The task>
Give the lines again, unchanged, starting with the line containing "pinky tip: (185, 83)" and ending with the last line of the data below.

Per-instance keypoint data:
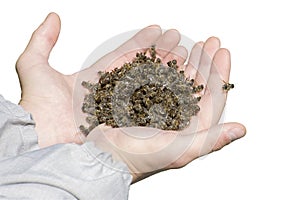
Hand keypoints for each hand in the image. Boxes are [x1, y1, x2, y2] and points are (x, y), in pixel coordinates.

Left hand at [16, 13, 183, 146]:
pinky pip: (156, 106)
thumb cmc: (40, 111)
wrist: (44, 143)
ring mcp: (125, 110)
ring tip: (189, 54)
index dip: (142, 42)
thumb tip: (53, 18)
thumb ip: (42, 40)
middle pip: (144, 70)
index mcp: (97, 80)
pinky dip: (172, 95)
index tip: (158, 29)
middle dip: (163, 54)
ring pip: (153, 86)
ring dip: (171, 71)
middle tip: (180, 40)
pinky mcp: (134, 124)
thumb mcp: (34, 68)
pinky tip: (185, 83)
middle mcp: (114, 95)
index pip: (125, 56)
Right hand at [84, 33, 245, 181]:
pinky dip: (161, 61)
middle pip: (196, 84)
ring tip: (191, 44)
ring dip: (186, 59)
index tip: (223, 52)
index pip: (211, 97)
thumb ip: (210, 139)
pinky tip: (167, 51)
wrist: (104, 154)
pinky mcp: (140, 96)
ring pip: (176, 77)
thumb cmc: (139, 157)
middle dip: (205, 61)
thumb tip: (241, 129)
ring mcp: (157, 104)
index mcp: (189, 127)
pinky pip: (154, 75)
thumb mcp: (179, 150)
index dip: (219, 74)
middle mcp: (175, 114)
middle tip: (210, 42)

Written response>
pinky tip: (185, 83)
middle mcp: (114, 95)
index pip: (125, 56)
Right hand at [84, 33, 245, 181]:
pinky dip: (161, 61)
middle pip: (196, 84)
ring tip: (191, 44)
ring dip: (186, 59)
index tip: (223, 52)
index pip: (211, 97)
thumb ip: (210, 139)
pinky tip: (167, 51)
wrist: (104, 154)
pinky mcp: (140, 96)
ring pip: (176, 77)
thumb cmc: (139, 157)
middle dip: (205, 61)
thumb tip: (241, 129)
ring mcp: (157, 104)
index mcp: (189, 127)
pinky pip: (154, 75)
thumb mcp: (179, 150)
index dip: (219, 74)
middle mcp: (175, 114)
middle tip: (210, 42)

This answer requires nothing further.